[Tarefa a realizar]
Transcreva sem alterações o trecho do texto sobre o aumento dos transportes públicos, começando em "O PS criticou" e terminando em "940 milhões de euros.".

[Excerto do documento]
Aumento dos transportes públicos pode abrir vaga de fundo contra austeridade

O ministro da Economia e do Emprego, Álvaro Santos Pereira, foi chamado pela oposição de esquerda a ir ao Parlamento dar esclarecimentos sobre os aumentos de 15% nos transportes públicos, num clima de forte contestação por parte dos sindicatos e das organizações de utentes que querem avançar com protestos públicos.

O PCP classificou a medida como um “colossal aumento” que afecta a população com menores rendimentos.  O BE quer saber que futuro o governo planeia para o sector. A deputada do Bloco de Esquerda Catarina Martins argumentou que “o aumento de 15% nos tarifários é escandaloso e inaceitável. Estamos a falar de um aumento quase cinco vezes superior ao da inflação”, afirmou, considerando que só “o extremismo ideológico do Governo e da `troika”” justificam a medida.

O PS criticou a decisão do Governo considerando que incentivará o uso do carro particular e agravará o défice externo, através do aumento da factura dos combustíveis.

O executivo contra-argumenta com números. Segundo o ministério da Economia, a dívida total das empresas públicas do sector ascendeu a 16,8 mil milhões de euros, um valor que triplicou nos últimos dez anos e que representa 10% do PIB.  O montante anual de encargos com juros, em 2010, ascendeu a 590 milhões de euros. No mesmo ano, o prejuízo de todas as empresas atingiu os 940 milhões de euros.

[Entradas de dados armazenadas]
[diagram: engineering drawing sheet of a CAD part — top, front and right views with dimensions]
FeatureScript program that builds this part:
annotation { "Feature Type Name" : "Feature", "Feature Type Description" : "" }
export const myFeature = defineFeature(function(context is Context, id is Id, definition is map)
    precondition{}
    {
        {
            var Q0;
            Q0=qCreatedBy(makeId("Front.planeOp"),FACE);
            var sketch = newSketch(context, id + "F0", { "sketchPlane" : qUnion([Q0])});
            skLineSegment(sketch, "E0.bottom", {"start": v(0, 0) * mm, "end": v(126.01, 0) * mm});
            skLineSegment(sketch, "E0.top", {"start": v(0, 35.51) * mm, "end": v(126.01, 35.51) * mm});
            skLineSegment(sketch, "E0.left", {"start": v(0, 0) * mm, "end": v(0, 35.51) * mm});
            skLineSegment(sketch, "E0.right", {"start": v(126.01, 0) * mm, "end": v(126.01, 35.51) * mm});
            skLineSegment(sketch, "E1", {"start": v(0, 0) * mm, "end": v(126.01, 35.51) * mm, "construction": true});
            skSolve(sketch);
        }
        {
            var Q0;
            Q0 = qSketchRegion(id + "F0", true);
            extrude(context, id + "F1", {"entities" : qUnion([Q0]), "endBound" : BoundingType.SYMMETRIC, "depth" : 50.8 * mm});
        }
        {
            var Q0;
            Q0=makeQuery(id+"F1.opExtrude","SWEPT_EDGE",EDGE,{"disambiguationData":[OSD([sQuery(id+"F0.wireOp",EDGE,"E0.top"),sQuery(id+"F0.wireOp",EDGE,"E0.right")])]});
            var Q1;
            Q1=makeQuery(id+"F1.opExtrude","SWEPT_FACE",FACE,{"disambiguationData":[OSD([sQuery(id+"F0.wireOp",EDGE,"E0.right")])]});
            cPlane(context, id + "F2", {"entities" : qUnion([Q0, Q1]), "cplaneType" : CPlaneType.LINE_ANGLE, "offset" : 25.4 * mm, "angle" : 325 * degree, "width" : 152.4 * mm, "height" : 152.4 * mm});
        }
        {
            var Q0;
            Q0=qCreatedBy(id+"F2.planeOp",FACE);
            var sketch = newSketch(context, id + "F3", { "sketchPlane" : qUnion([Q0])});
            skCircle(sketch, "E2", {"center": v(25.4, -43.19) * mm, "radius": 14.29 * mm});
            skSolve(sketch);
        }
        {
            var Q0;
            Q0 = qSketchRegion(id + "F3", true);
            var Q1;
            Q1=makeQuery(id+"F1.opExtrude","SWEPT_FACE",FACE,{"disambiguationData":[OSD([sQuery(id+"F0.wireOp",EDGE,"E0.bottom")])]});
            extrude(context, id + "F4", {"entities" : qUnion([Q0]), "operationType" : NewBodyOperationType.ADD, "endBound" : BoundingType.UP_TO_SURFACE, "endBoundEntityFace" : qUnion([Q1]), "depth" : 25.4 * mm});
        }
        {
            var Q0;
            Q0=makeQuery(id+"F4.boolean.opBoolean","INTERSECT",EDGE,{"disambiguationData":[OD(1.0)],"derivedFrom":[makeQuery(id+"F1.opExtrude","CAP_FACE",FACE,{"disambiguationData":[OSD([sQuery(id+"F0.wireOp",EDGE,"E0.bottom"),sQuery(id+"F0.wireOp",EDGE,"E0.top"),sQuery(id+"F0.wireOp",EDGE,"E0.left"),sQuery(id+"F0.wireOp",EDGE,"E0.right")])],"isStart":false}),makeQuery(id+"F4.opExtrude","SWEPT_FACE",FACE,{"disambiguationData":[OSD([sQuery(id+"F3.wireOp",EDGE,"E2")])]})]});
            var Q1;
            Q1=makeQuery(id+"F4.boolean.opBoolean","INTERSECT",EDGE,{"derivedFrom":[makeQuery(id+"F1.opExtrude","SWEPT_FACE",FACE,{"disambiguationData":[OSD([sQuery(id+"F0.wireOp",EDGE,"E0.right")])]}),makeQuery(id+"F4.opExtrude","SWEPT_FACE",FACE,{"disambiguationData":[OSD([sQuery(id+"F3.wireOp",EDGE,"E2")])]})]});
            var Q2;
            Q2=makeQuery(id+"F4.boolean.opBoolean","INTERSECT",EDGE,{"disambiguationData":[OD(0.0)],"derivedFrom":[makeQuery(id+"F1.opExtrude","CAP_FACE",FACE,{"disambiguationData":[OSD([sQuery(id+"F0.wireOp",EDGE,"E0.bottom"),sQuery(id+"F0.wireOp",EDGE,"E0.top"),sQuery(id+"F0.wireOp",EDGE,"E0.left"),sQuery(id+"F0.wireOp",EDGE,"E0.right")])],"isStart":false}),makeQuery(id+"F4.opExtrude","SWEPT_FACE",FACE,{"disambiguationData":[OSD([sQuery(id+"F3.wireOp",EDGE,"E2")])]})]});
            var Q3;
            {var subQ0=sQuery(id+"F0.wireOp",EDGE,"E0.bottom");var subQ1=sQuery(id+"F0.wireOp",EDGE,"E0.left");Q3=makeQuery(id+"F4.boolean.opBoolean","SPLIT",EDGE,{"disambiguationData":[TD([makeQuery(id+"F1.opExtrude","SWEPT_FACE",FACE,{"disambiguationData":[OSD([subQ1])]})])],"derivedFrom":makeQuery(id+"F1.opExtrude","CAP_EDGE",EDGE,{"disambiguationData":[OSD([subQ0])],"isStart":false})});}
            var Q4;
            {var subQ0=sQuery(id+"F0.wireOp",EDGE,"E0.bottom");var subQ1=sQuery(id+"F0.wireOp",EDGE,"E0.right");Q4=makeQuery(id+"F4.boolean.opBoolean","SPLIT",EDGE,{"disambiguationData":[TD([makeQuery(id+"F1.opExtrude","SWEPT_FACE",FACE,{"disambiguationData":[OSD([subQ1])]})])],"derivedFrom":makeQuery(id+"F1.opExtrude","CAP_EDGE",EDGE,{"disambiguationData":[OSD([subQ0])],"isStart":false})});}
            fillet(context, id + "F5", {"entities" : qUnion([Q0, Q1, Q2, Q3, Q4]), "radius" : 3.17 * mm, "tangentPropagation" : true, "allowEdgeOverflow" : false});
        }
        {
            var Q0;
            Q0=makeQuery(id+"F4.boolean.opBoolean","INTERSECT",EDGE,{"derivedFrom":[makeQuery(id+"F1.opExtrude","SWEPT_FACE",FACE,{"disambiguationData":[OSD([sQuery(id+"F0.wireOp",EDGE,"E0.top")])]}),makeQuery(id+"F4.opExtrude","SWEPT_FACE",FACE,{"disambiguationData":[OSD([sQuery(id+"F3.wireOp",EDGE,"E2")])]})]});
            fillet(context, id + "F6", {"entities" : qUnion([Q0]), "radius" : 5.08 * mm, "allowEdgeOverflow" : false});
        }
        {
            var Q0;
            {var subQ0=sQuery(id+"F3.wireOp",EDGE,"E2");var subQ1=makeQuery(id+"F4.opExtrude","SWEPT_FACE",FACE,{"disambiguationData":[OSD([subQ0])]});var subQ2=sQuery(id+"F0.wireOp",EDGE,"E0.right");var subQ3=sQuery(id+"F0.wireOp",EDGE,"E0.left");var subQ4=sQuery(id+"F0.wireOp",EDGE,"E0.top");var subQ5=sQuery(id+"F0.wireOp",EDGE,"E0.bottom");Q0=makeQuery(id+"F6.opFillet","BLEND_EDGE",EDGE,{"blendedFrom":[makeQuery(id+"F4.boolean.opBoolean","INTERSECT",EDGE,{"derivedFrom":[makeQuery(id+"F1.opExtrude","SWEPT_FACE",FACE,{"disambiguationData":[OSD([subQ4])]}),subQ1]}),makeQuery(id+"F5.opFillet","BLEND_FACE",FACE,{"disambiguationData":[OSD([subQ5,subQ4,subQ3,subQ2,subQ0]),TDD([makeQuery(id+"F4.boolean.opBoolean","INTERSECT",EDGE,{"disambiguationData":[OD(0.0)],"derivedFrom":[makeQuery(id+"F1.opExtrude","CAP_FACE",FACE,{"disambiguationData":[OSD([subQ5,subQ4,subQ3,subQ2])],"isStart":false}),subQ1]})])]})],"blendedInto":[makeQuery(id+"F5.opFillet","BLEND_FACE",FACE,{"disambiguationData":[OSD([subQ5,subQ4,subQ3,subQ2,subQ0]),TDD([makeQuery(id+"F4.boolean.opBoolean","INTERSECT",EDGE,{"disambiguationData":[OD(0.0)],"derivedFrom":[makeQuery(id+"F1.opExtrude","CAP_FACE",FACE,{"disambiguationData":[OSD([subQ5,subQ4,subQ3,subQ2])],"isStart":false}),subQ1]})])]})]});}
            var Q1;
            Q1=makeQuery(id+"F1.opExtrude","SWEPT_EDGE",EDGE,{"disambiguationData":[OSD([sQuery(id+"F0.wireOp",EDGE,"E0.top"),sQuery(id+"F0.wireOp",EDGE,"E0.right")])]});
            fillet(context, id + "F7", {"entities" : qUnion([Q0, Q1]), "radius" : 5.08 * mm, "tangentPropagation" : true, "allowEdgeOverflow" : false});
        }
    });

[Resposta do exercício]
O PS criticou a decisão do Governo considerando que incentivará o uso do carro particular e agravará o défice externo, através do aumento da factura dos combustíveis.

O executivo contra-argumenta com números. Segundo o ministério da Economia, a dívida total das empresas públicas do sector ascendeu a 16,8 mil milhões de euros, um valor que triplicou nos últimos dez anos e que representa 10% do PIB.  O montante anual de encargos com juros, em 2010, ascendeu a 590 milhões de euros. No mesmo ano, o prejuízo de todas as empresas atingiu os 940 milhões de euros.